Coutumes et superstitions : le mémorial de Sainte-Anne-d’Auray vu par la presse socialiste

 

Depuis 1926, la Fédération socialiste du Morbihan publie son journal officiel : Le Rappel du Morbihan. L’intention de l’hebdomadaire est clairement affichée dans le titre : il est « d’Action laïque et Républicaine ». Il n’est donc pas surprenant de retrouver dans ses colonnes une rubrique régulière intitulée « enquête sur les coutumes et superstitions locales ». L’occasion est belle de critiquer les dons effectués par les nombreux croyants des paroisses morbihannaises ; offrandes qui leur permettraient de guérir, de protéger leur cheptel… Pour autant, ce ne sont pas tant les fidèles qui sont ici sous le feu des critiques – le journaliste prenant soin de les appeler « camarades » – que l’autorité religieuse qui abuse de leur crédulité.

La construction du mémorial des bretons morts pour la France à Sainte-Anne-d'Auray: état du monument au cours de l'édification de la chapelle au dessus de la crypte.

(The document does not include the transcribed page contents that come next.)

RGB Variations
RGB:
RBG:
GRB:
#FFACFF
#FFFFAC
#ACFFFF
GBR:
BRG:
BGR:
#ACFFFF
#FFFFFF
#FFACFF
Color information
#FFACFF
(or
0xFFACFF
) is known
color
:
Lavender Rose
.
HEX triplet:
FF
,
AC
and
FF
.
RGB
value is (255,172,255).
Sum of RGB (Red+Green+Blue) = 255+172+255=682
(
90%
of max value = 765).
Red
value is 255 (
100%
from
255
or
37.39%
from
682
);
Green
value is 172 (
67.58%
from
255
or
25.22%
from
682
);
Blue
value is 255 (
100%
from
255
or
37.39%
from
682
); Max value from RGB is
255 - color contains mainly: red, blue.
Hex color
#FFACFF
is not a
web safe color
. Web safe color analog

Arch. Dép. Morbihan: 32 Fi 7.

L’anticléricalisme est non seulement très présent mais particulièrement militant dans le but d’éveiller les consciences dans les très pieuses campagnes morbihannaises. Mais en cette fin du mois de février 1934, il prend une tournure résolument politique. L’objet de la critique de l’édition du samedi 24 février sort en effet, de l’aveu même de l’équipe du Rappel du Morbihan, « du cadre de notre enquête sur les superstitions » 1. Elle est cette fois-ci consacrée au mémorial  de Sainte-Anne-d’Auray érigé en mémoire des combattants bretons morts pour la France pendant la Première Guerre mondiale.

Ce n’est pas tant la nature d’un tel édifice – on pense par exemple à « l’inflation des morts » et à la question des 240 000 Bretons – qui est contestée que l’utilisation qui en est faite. En effet, initialement, le projet imaginé en décembre 1918 par Charles Chaussepied, architecte des monuments historiques de Quimper, devait voir le jour sur le mont Saint-Michel-de-Braspart (Finistère)2. « Dans leur naïve candeur », de nombreux Bretons ont cru en ce choix, précise le journaliste socialiste. Ce fut sans compter sur la témérité de l’évêque de Vannes, Monseigneur Gouraud. Ce dernier parvient à délocaliser le projet à Sainte-Anne-d’Auray. Or, si le nouveau site ne pose aucun problème pour de nombreux fidèles, il apparaît aberrant pour ses opposants. En effet, le terrain retenu est une vraie « prairie marécageuse » dont l’aménagement s’est en conséquence fait « à coup de millions » selon ce même journaliste. L’argumentaire est rondement mené. Pour Le Rappel du Morbihan, la seule raison qui justifie la présence à Sainte-Anne-d’Auray est encore une fois pécuniaire. Dès la construction, « chaque famille a dû payer sa pierre » et pire, contre tout respect du souvenir, le mémorial est devenu une véritable foire commerciale où « prières et objets de piété les plus divers sont vendus sans chipotage ». Encore une fois, c’est bien l’autorité religieuse qui est vigoureusement critiquée, bien plus que les croyances.

La construction du mémorial des bretons morts pour la France à Sainte-Anne-d'Auray: Travaux de terrassements, évacuation des gravats par wagonnets. Arch. Dép. Morbihan: 32 Fi 8.

La portée de tels articles doit être nuancée dans la mesure où elle est destinée à un lectorat déjà acquis à la cause anticléricale. Mais, pour qui s’intéresse à l’histoire de l’entre-deux-guerres, ils témoignent parfaitement des rivalités prégnantes dans le département entre les autorités religieuses et républicaines. L’enjeu est d’autant plus important qu’au sortir de la guerre, la prise en charge du deuil est l’objet de rivalités. Si les autorités religieuses estiment en être les dépositaires naturels, c’est également le cas des autorités civiles. La précocité de ces rivalités met parfaitement à jour les failles d’une Union sacrée de façade. C’est très certainement l’une des raisons pour laquelle elle se disloque aussi rapidement lorsque les hostilités cessent.

Yves-Marie EVANNO

 

 

1 « Les saints guérisseurs au pays d’Auray », Le Rappel du Morbihan, 24 février 1924, n°675, p. 3.

2 Sur ce point voire, LE MOIGNE, Frédéric, « Le mémorial régional de la Grande Guerre à Sainte-Anne-d’Auray », Annales de Bretagne et des Pays de l’Ouest, 113-4, 2006, p. 49-76.